### Record excerpts:
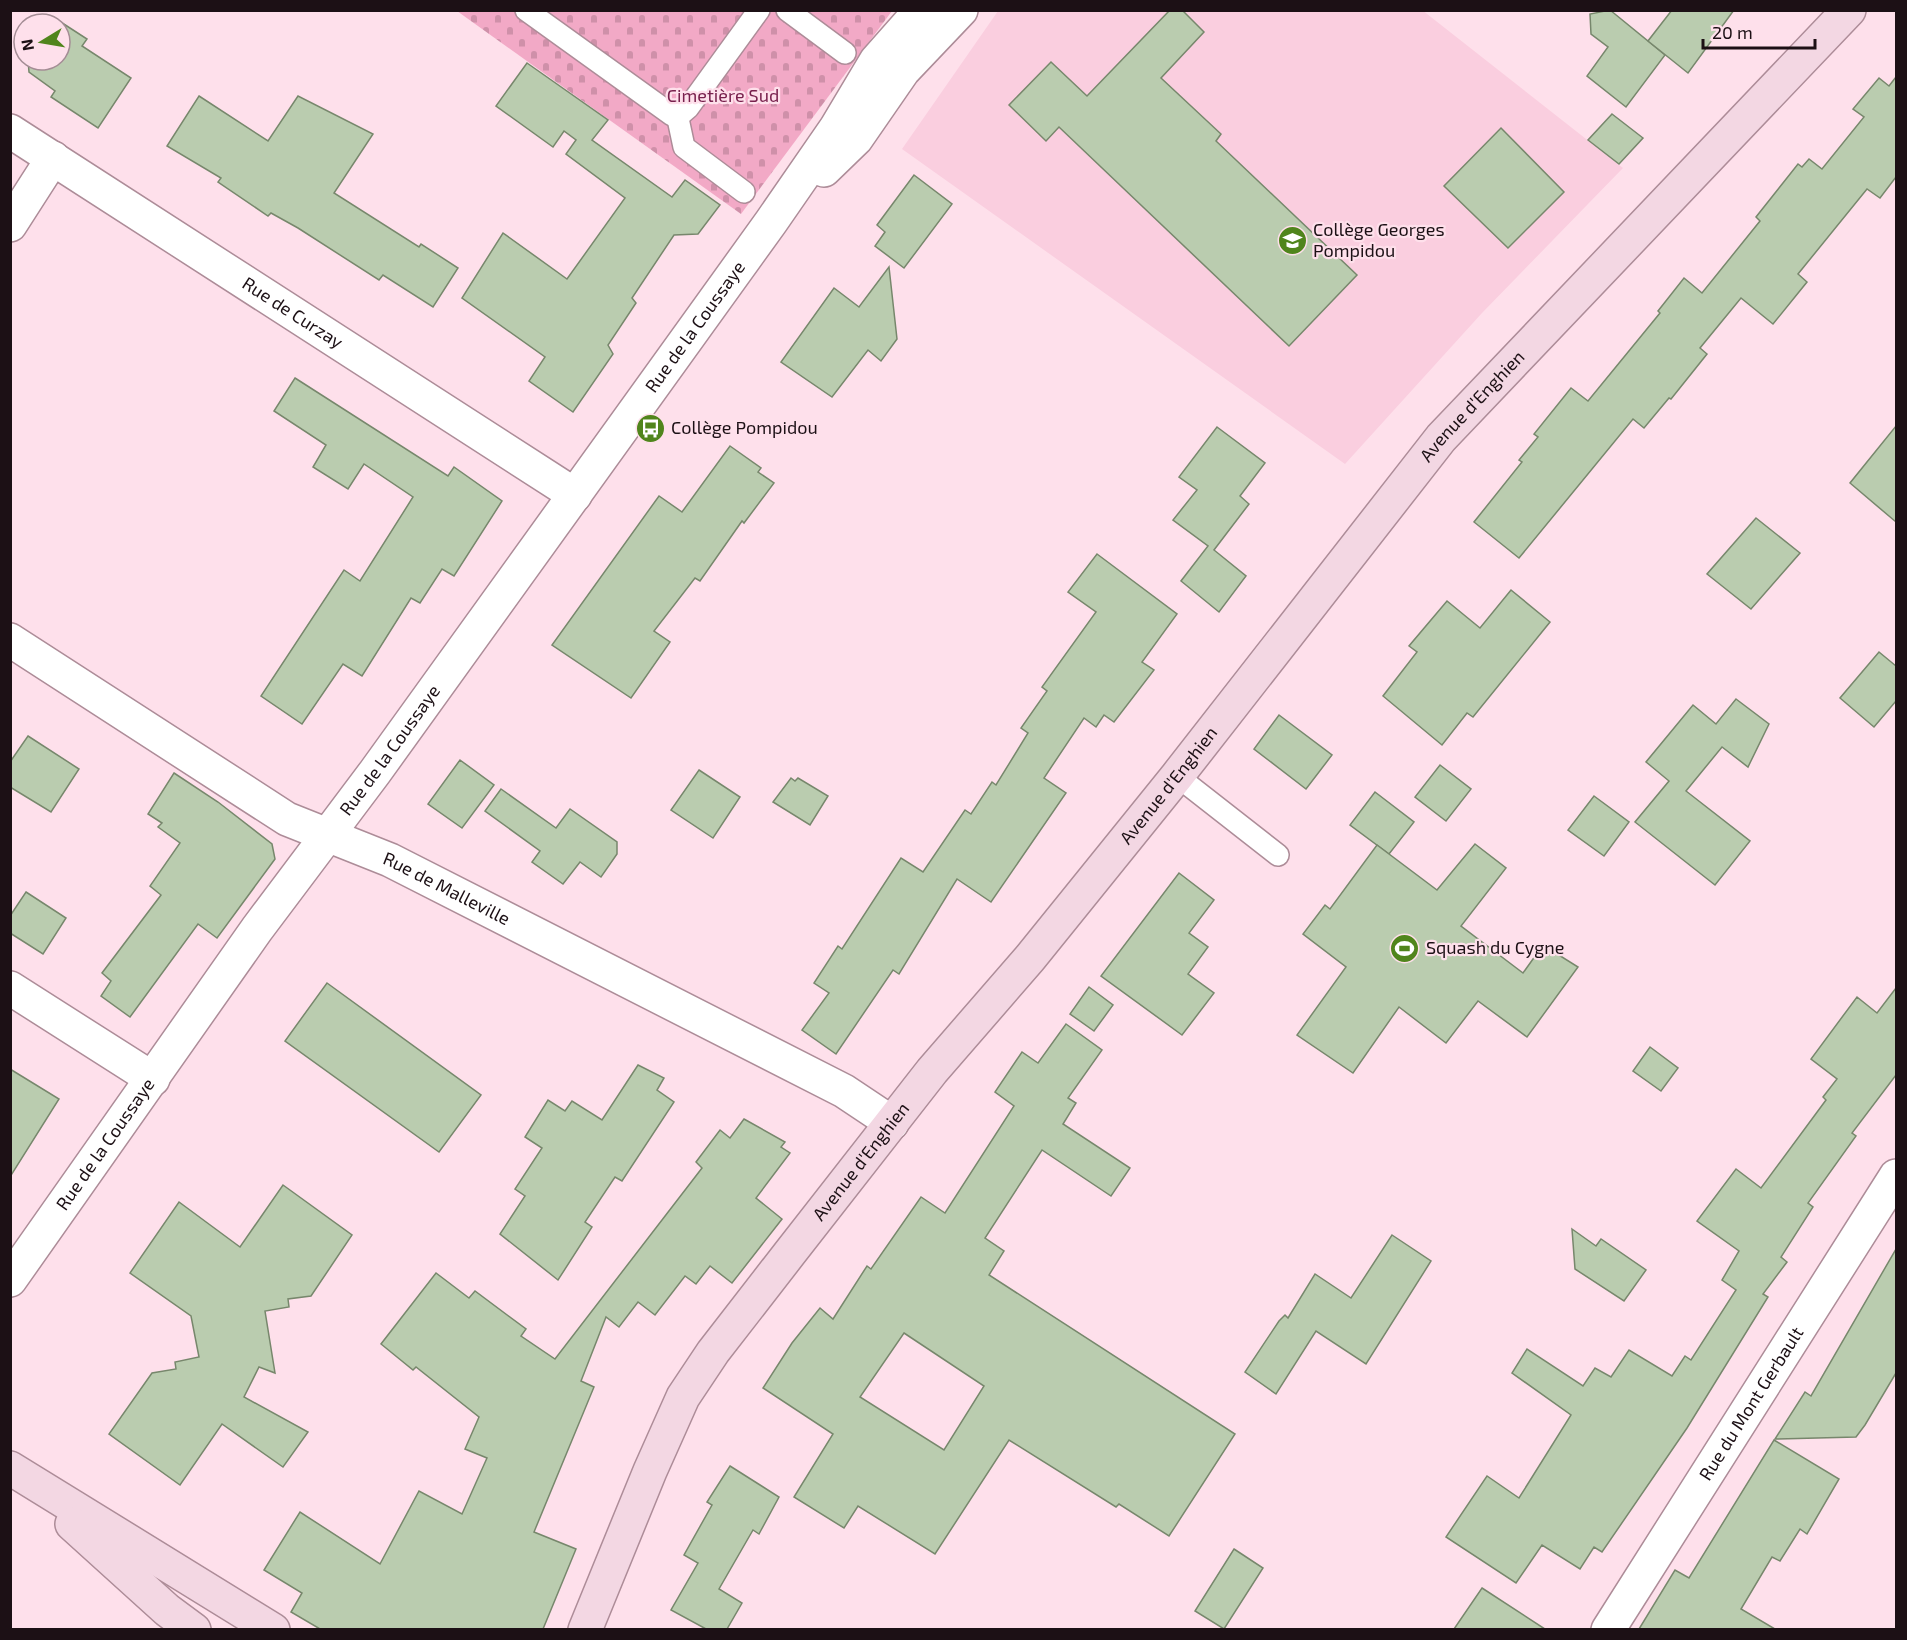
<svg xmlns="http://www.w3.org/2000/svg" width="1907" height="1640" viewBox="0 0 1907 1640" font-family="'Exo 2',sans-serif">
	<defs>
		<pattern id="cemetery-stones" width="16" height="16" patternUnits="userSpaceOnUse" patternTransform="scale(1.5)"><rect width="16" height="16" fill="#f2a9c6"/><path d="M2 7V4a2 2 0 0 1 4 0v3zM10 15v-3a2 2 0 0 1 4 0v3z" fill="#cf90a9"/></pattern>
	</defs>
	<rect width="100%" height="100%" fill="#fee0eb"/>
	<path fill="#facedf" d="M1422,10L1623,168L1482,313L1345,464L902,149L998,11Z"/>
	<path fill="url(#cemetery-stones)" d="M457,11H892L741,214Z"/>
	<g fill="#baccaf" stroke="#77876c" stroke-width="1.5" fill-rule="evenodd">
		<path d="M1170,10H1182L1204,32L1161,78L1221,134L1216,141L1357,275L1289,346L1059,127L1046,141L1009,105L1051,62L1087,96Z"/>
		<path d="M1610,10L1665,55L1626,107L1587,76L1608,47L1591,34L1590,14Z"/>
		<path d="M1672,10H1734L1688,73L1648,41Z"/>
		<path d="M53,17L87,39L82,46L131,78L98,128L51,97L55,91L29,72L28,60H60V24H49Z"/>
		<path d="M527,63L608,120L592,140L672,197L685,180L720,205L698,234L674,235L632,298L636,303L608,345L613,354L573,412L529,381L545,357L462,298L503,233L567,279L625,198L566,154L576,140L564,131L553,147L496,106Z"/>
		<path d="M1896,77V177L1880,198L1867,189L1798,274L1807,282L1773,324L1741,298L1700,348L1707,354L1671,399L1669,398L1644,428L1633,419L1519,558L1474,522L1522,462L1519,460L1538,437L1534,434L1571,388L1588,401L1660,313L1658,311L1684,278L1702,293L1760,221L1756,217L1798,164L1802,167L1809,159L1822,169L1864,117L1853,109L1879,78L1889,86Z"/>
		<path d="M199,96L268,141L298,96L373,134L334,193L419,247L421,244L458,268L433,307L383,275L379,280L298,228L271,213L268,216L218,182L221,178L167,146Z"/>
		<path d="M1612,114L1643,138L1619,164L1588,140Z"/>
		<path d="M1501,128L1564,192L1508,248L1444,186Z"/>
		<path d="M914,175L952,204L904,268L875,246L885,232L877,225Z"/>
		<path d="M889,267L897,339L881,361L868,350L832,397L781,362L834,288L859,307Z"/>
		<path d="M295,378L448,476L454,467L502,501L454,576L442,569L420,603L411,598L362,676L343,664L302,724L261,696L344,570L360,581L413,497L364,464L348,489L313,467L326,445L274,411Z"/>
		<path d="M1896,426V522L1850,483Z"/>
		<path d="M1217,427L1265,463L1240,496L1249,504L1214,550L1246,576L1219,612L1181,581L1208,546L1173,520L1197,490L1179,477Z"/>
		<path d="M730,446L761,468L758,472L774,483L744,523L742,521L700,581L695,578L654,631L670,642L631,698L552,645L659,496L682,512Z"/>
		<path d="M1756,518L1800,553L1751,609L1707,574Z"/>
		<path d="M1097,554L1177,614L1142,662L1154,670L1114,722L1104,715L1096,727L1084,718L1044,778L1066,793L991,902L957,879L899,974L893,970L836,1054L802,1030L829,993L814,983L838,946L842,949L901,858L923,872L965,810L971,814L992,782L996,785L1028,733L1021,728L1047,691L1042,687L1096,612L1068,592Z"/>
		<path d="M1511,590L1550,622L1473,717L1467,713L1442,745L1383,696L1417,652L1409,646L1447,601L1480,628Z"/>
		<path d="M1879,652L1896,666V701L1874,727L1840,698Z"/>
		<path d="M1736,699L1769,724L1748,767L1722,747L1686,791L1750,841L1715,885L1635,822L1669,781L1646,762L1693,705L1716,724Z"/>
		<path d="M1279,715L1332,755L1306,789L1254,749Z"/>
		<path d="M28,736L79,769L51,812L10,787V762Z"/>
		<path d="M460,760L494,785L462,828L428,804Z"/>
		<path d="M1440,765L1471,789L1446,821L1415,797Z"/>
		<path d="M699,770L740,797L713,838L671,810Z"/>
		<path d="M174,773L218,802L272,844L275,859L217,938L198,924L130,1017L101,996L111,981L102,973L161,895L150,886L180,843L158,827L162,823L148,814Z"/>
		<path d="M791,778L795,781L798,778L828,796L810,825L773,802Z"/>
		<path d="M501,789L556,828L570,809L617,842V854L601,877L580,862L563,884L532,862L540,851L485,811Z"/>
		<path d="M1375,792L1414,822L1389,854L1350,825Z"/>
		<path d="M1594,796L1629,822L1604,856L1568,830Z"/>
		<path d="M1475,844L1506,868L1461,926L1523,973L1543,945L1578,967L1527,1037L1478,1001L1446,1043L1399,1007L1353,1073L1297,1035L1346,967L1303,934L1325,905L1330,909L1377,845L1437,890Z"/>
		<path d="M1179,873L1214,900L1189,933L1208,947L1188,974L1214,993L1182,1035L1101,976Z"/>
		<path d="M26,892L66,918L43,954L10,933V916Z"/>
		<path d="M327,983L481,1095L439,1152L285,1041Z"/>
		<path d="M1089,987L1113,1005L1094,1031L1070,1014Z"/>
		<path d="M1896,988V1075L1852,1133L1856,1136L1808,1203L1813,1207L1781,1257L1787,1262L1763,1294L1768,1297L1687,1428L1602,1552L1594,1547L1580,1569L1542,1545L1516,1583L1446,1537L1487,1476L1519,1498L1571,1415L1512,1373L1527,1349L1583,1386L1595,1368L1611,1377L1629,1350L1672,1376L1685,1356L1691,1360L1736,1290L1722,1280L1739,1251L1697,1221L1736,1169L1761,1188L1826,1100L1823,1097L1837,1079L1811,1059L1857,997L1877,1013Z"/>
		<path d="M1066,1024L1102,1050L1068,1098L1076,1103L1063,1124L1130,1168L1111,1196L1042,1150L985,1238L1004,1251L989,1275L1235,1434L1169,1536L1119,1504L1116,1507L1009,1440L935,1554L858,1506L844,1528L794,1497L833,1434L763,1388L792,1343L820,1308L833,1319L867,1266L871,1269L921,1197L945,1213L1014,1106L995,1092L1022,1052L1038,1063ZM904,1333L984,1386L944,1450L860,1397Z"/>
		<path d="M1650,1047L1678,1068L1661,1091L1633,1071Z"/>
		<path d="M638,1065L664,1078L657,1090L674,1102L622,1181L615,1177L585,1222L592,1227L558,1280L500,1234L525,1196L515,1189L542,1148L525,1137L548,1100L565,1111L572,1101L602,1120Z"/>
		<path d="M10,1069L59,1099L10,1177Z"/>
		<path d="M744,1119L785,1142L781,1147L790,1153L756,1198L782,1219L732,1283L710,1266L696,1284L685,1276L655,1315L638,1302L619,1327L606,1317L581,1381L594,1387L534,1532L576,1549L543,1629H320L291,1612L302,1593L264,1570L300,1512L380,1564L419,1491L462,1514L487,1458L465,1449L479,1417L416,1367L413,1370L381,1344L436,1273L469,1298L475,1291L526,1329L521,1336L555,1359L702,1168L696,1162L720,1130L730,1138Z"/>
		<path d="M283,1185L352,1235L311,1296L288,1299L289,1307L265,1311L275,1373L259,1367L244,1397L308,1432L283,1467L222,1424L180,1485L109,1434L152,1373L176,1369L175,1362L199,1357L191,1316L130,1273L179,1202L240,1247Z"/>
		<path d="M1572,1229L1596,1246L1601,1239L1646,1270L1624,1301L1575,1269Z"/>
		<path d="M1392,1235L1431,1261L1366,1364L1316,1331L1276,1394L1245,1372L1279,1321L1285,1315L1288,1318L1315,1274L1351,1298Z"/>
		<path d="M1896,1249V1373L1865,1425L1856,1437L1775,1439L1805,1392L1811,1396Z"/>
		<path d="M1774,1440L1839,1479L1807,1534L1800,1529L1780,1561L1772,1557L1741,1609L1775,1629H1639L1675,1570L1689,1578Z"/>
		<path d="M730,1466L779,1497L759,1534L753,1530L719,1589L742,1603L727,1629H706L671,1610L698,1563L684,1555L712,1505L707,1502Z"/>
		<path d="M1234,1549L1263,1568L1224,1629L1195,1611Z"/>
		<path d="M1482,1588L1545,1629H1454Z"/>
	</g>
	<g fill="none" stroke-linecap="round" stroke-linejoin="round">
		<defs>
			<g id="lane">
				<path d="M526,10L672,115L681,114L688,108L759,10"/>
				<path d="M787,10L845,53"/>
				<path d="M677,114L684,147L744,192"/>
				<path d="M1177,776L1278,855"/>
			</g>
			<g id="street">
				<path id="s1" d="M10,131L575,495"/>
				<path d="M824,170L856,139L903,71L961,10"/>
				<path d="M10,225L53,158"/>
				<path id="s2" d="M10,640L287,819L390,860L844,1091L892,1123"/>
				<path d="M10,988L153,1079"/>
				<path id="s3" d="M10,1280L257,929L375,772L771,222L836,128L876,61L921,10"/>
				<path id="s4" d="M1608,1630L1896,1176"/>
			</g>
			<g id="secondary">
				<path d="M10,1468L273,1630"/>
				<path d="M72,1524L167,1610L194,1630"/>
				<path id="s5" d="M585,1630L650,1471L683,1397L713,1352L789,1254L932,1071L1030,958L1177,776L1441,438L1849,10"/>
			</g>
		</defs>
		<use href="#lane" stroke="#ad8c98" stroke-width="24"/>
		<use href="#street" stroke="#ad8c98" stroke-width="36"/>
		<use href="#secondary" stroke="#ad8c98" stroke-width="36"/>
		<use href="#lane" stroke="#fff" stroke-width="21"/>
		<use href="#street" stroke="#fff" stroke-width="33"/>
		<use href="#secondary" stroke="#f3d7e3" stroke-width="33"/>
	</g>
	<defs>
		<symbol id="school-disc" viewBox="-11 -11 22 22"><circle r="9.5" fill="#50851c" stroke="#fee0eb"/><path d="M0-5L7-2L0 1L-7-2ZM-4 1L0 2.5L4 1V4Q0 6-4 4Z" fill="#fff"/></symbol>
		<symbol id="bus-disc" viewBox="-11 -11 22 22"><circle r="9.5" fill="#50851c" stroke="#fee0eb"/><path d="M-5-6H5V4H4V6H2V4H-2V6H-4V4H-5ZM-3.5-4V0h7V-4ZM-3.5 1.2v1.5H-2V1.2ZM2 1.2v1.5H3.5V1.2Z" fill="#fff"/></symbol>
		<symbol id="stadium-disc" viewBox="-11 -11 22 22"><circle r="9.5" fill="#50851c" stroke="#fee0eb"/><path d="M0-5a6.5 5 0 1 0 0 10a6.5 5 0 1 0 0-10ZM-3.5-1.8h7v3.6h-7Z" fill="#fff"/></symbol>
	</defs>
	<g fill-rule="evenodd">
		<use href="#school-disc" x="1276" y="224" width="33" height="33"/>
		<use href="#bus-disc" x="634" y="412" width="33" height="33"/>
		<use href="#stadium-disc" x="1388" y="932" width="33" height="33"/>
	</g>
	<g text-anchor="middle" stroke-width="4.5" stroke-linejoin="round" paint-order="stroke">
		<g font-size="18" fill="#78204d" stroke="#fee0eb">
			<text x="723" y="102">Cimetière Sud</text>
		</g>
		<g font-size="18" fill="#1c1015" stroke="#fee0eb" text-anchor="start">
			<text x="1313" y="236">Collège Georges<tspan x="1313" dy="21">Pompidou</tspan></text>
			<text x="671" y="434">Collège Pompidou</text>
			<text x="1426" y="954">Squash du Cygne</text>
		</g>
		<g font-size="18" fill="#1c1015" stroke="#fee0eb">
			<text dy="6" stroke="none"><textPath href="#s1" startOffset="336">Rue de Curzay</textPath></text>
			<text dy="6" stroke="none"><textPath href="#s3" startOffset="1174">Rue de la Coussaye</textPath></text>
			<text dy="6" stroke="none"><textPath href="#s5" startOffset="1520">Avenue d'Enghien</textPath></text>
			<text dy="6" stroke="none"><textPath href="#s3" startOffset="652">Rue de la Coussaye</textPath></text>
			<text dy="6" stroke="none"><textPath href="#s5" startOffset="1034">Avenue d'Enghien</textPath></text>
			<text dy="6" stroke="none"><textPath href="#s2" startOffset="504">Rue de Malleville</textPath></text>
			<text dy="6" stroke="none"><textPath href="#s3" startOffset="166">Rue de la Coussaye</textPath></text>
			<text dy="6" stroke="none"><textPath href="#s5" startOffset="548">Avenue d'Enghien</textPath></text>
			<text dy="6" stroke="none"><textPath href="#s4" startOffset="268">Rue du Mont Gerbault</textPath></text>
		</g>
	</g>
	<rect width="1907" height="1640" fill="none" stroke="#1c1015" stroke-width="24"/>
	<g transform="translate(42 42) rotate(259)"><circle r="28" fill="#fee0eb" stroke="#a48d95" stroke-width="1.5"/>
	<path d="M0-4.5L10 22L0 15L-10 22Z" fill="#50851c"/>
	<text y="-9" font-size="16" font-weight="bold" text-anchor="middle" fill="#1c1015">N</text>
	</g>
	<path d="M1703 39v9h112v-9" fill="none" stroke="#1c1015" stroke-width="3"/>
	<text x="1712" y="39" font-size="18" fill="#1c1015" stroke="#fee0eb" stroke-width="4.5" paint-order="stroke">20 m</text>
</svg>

### What is needed:
Your answer should consist of the lines above that hold the word "linejoin".

### Answer to the problem:
	<g fill="none" stroke-linecap="round" stroke-linejoin="round">
	<g text-anchor="middle" stroke-width="4.5" stroke-linejoin="round" paint-order="stroke">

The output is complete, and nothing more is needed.